Abstract

The aim of this study was to identify the characteristics of coronary heart disease (CHD) in renal transplant recipients as well as to assess the impact of coronary angiography on allograft function. The 21 cases including 2 women and 19 men who underwent coronary angiography were retrospectively studied for age at transplantation and at diagnosis of coronary disease; risk factors; angio findings; serum creatinine and blood urea nitrogen (BUN) values before and after angio; and revascularization procedures. The mean ages at transplantation and at diagnosis were 40 ± 7 years and 44 ± 7 years, respectively. Eighteen patients (86%) had hypertension, 16 (76%) exhibited hyperlipidemia, and 5 (24%) diabetes mellitus. Coronary angiography revealed three-vessel disease in 10 patients, two-vessel disease in 3 patients, one-vessel disease in 4 patients, ectatic vessels in 2 patients, and normal coronary arteries in 2 patients. The mean serum creatinine and BUN levels after angio were not significantly different from the baseline values (pre creatinine and BUN 1.7 ± 0.5 mg/dL and 33.8 ± 8.6 mg/dL versus post 1.8 ± 0.6 mg/dL and 32.8 ± 10.0 mg/dL, respectively).
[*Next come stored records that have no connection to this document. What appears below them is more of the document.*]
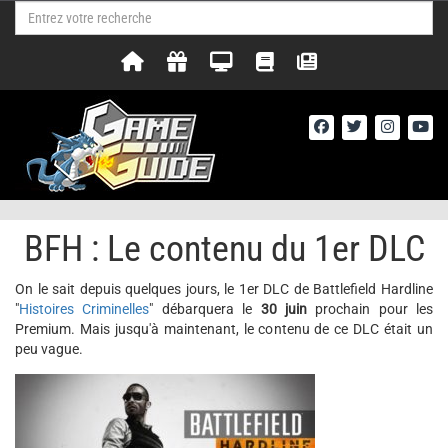
BFH : Le contenu du 1er DLC
On le sait depuis quelques jours, le 1er DLC de Battlefield Hardline
"
Histoires Criminelles
" débarquera le
30 juin
prochain pour les
Premium. Mais jusqu'à maintenant, le contenu de ce DLC était un
peu vague.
Ten patients with three-vessel disease underwent coronary artery bypass surgery; 4 patients, coronary angioplasty. The other patients received medical therapy. The study showed an increased likelihood of three-vessel disease among recipients compared with the general population and confirmed that coronary artery bypass surgery may be performed successfully in these patients. In conclusion coronary angiography is a safe diagnostic procedure with respect to allograft function.